PepsiCo rejects shareholder resolution on exploitation of female sugarcane workers in India

by AYA DARDARI

People’s Archive of Rural India.
IMAGE/ Parth M.N., Used under Creative Commons license.

PepsiCo refused to allow a shareholder resolution requesting the company look into allegations that it is buying sugar from female farm workers in Maharashtra, India, who are coerced into undergoing hysterectomies. The resolution was filed following an exposé by the Fuller Project and the New York Times

BNP Paribas Asset Management and Mercy Investment Services, among others, filed the shareholder resolution in November 2024, asking PepsiCo to detail the “effectiveness of PepsiCo’s efforts to uphold its human rights standards throughout its sugar supply chain in India.” Had the company accepted the resolution, it would have been discussed at its annual general meeting on May 7th, 2025. 

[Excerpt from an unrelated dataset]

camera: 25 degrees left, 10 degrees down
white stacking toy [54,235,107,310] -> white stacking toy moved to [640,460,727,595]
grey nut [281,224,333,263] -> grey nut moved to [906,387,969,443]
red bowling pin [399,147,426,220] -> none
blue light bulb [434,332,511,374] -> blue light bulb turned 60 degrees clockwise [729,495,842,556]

However, in February 2025, the company asked the U.S. Securities and Exchange Commission (SEC) to allow it to reject the resolution on the grounds that the request related to operations valued at under five percent of its assets, net earnings, and gross sales under a 2025 rule change that allows companies to request permission from the SEC to take “no action” on resolutions that are not “significantly related” to the company’s business.

Despite the rejection of the shareholder resolution, the company has not denied multiple in-depth reports from Indian newspapers and reputable non-profit organizations like Oxfam that sugar produced by workers in Maharashtra is indeed used to sweeten beverages made by international food conglomerates like PepsiCo as well as products made by Coca-Cola, Mondel?z, Nestlé and Unilever.

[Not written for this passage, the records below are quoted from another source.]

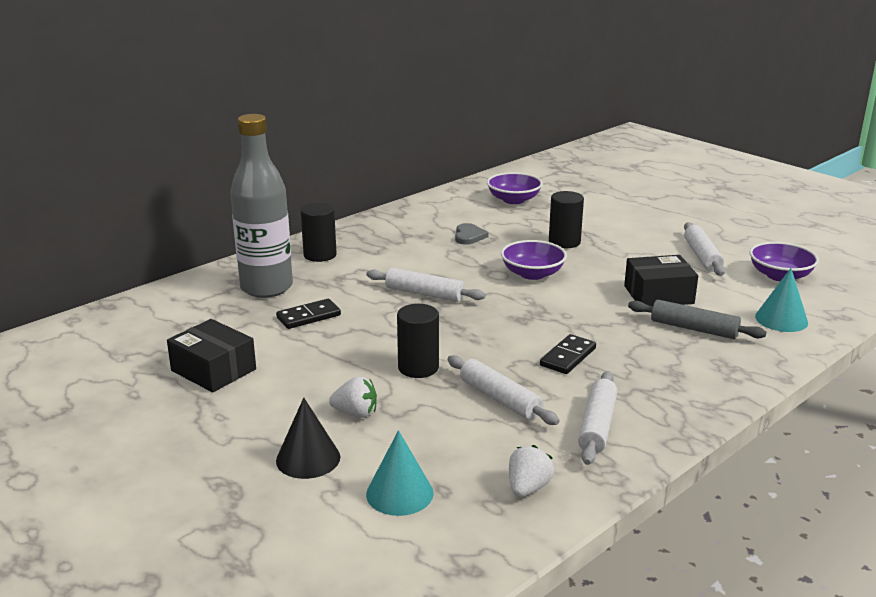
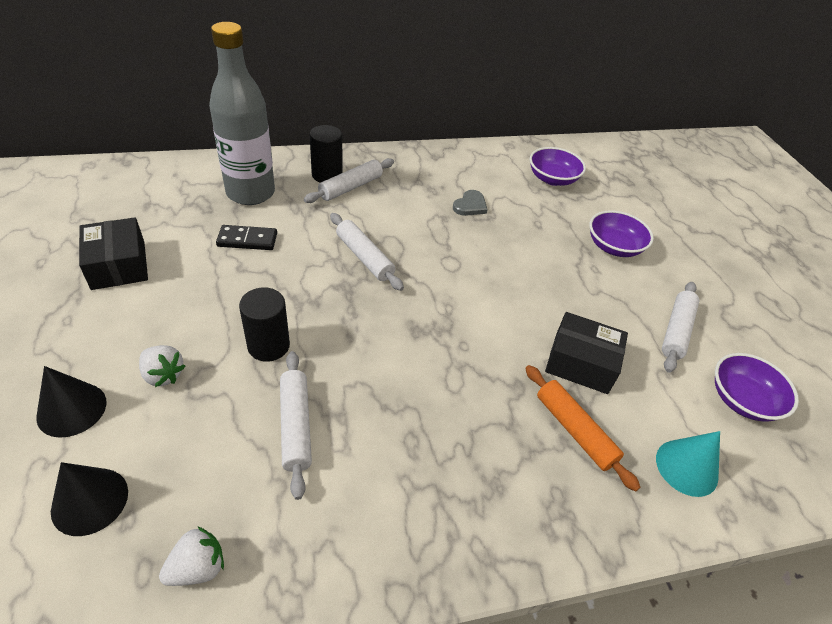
camera: 25 degrees right, 20 degrees up
turquoise cone [366,430,434,516] -> black cone [51,462,128,536]
purple bowl [501,240,567,280] -> purple bowl moved to [589,210,654,257]
black domino [540,334,596,374] -> none
black cylinder [549,191,584,248] -> none
white rolling pin [578,371,617,465] -> white rolling pin moved to [304,158,394,203]
grey rolling pin [628,300,766,339] -> orange rolling pin [525,365,640,492]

Pepsi products in India are made exclusively by Varun Beverages, based in Haryana, which operates bottling plants across India, including in Maharashtra—one of the largest producers of sugar in the country.

The core of the human rights abuses borne by the workers (who are mostly migrants from middle, lower and lowest castes) in Maharashtra lies in the district of Beed, a poor rural region.

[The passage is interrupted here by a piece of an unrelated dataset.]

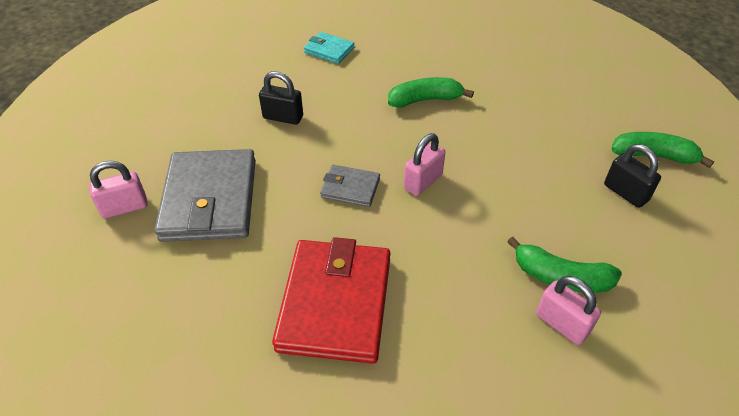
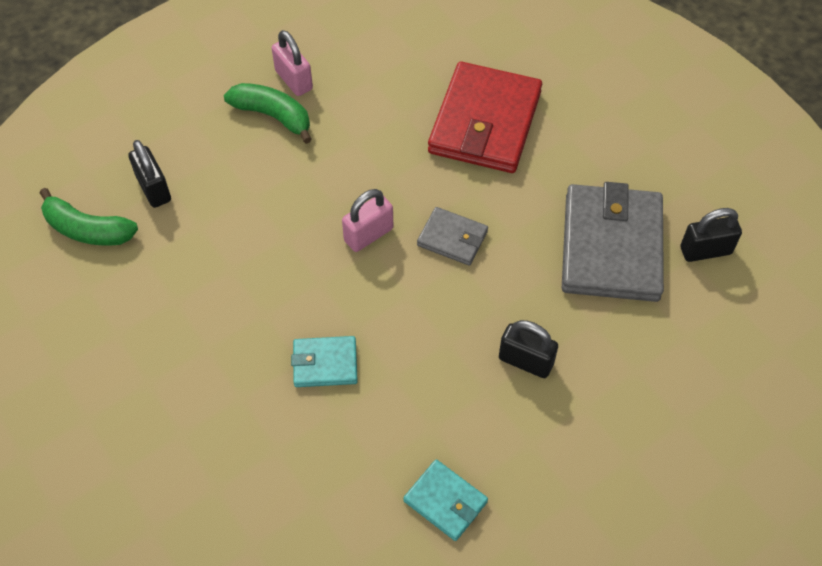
camera: 170 degrees left, 10 degrees up
pink padlock [89,161,148,219] -> black padlock [681,208,742,262]
green banana [388,77,474,108] -> turquoise wallet [291,336,358,387]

Every autumn before the harvest begins, sugar mill owners pay private local contractors known as mukadam (the word means labor foreman) to Beed to recruit workers. Over 1.5 million migrants—men, women and children—travel from one field to the next during the cutting season that spans October to March in search of job opportunities. 

These workers often have to live in tents by the fields and the sugar mills because the cane has to be transported to the mill as soon as it is cut, otherwise it loses value. The women wake up as early as four in the morning every day to draw and carry water, build a fire, boil tea, cook lentils and vegetables for their meals and wash clothes in a basin, before beginning work shifts that sometimes last until midnight. Once the sugar has been harvested from a field, the workers move to the next location, hauling their belongings with them.

To cut costs, mill contractors take advantage of an informal system of married couples working together called koyta that is unique to the region. (The word koyta is derived from the Marathi word for a sickle used to cut sugarcane.) The couples are given an advance for the season—sometimes as much as 150,000 rupees (US$1,800) per couple—instead of proper wages, in exchange for delivering a set weight of cane for the season. (This works out to approximately US$5 a day per worker per day, but often less.)   

The cash-up-front is a huge incentive for parents to press girls as young as 12 to enter into illegal child marriages (the legal age of marriage is 18 for women). Weddings are sometimes conducted at the sugar mill gates so that children can be put to work immediately.